The volume ends with an almost mantra-like, vaguely Heideggerian meditation by Robert Cooper called “Process and Reality,” which follows a zigzaggy line in attempting to define and clarify process: as “the continuous making and moving of forms,” “the continuous coming-to-presence of the forms and objects of everyday life,” “a divided state of being in which human agency is forever suspended between the ceaseless act of making forms present and their constant recession,” “the continuous anticipation of what is not present in space and time in order to make it present,” and it goes on.
I have not read enough of the chapters yet to see how they do with the various concerns I would bring to them — ecology, environment, sustainability, justice, culture, and so on. But reading the volume makes me wonder why, of all fields, it is the field of organization studies that seems to have taken up process philosophies in the most innovative and interesting ways.

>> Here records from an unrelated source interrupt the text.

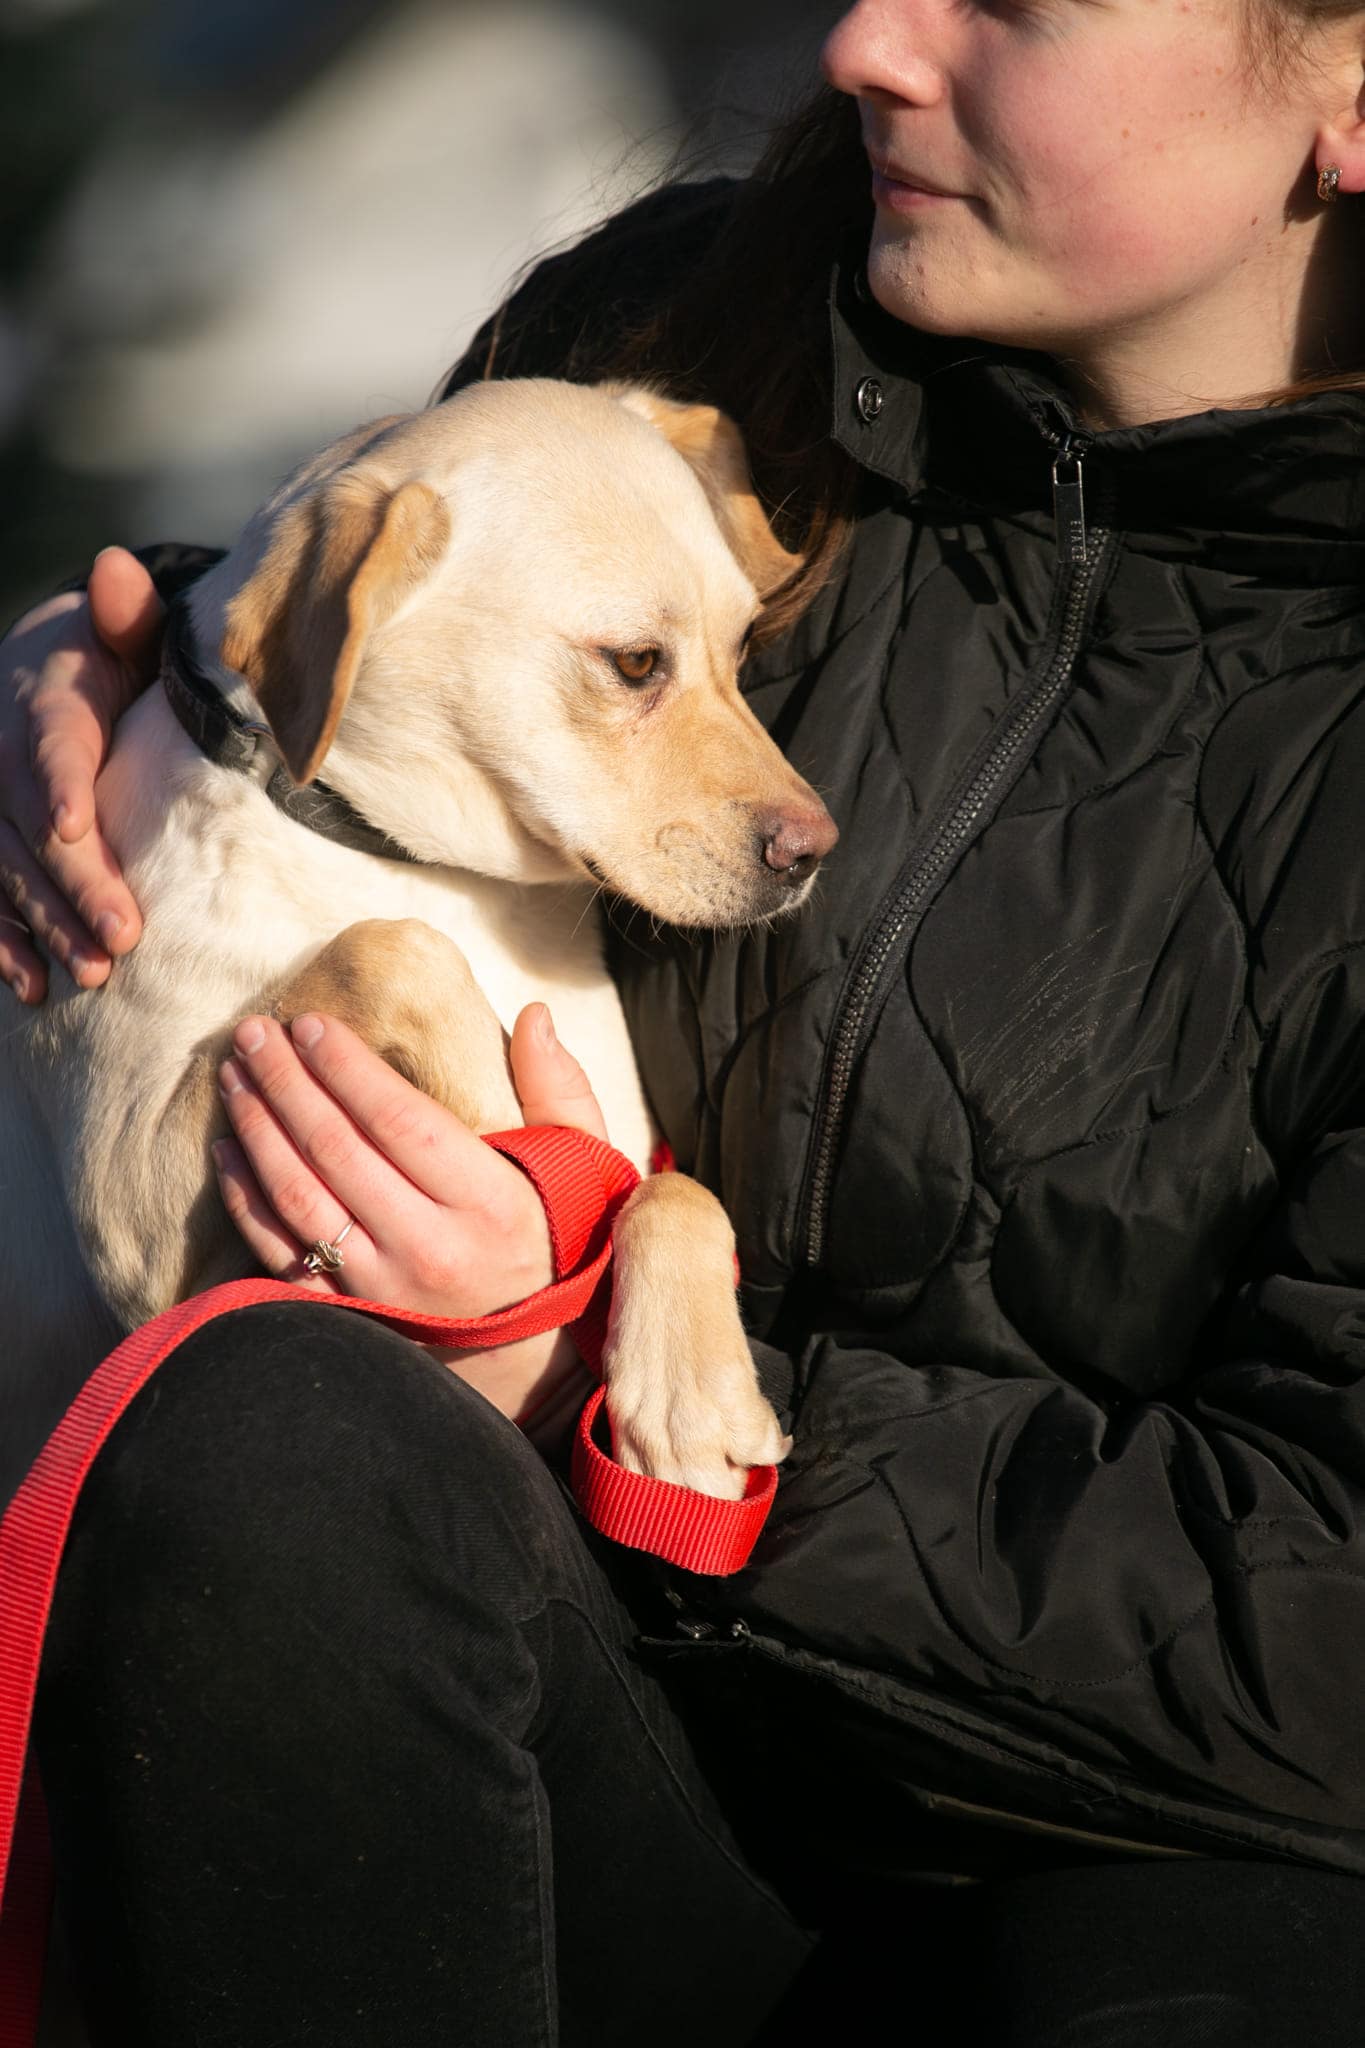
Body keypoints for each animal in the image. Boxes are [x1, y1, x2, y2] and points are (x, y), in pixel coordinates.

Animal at [0, 378, 837, 1509]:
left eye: (744, 647)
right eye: (633, 663)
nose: (816, 851)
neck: (436, 875)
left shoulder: (640, 1140)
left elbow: (664, 1183)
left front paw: (691, 1392)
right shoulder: (135, 1224)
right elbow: (396, 949)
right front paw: (498, 1128)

One of the insights I gained while reading Philippe Lorino’s insightful chapter on Charles S. Peirce is that Peirce’s process semiotics provides a foundation for understanding beings like us (“us” meaning everything, not just humans) as not only autopoietic, as Maturana and Varela’s biology of cognition would claim, but also allopoietic — that is, not only self-generating and self-maintaining, with a structural closure in and against our “structural coupling” with our environments, but as also engaged in the generation of “something else” (allo-). This is of course Deleuze’s insight about our always becoming-other. And it is what I aimed for in Ecologies of the Moving Image with my reconstruction of the concepts of geomorphism, biomorphism, and anthropomorphism — the creation of something aimed for in and through our actions (and which I should have generically called allomorphism).
It is this which ultimately reminds me of the greatest attraction of process philosophy — its central emphasis on the feeling of being alive, in the midst of things happening, with a sensitivity to what is happening, how it is happening, and the opening up of the world that it makes possible.